Watching the film again I was struck by the many simple, seemingly obvious yet hard to replicate, work practices and cultural influences that make creating great art and innovating more likely at Pixar than at the typical organization. The open, free-flowing office layout, the relentless focus on creating something even better than the last film, the self-awareness to know that they could not simply rely on their past reputation, that they had to continue to elevate their games in order to continue to succeed in the crowded entertainment space. All of this, combined with a really high talent level across the board, (the film gives the distinct impression that the best talent in computer animation is at Pixar, and thus continues to attract even more talent), help to at least attempt to offer reasons or explanations behind Pixar's story.

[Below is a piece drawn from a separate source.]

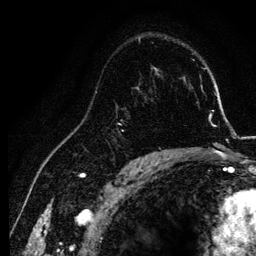
Breast MRI, one axial slice; cropped to one breast; dynamic contrast-enhanced series, time point 2 of 6 at this slice position (early post-contrast); 3 T; TE 4.2 ms, TR 7.9 ms; 256 × 256 image matrix, field of view 170 × 170 mm. Female patient.
Outlined on this slice (semi-automatically segmented with operator editing):
- enhancing-tissue mask used for the functional tumour volume (all voxels passing the contrast-enhancement thresholds inside the analysis volume; usually the tumour): bounding box <120,87,155,157> (left, top, right, bottom; pixels)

But probably the most telling point raised in the documentary was an observation made by Ed Catmull, who was Pixar's Chief Technology Officer and later became the President of both Pixar and Disney Animation Studios, on what he felt like was the key factor or 'secret' behind Pixar's success. Here's the quote from Mr. Catmull:
"The important thing is not the idea, the important thing is the people its how they work together, who they are that matters most."
Which is probably why there are so few companies like Pixar out in the wild - it's pretty easy to generate ideas, it's even easier to poke holes in other people's ideas, but the toughest nut to crack is to create the conditions where good ideas have a chance to emerge and have the potential to actually be improved upon when exposed to the larger community.
Catch 'The Pixar Story' sometime, I think you will be glad you did.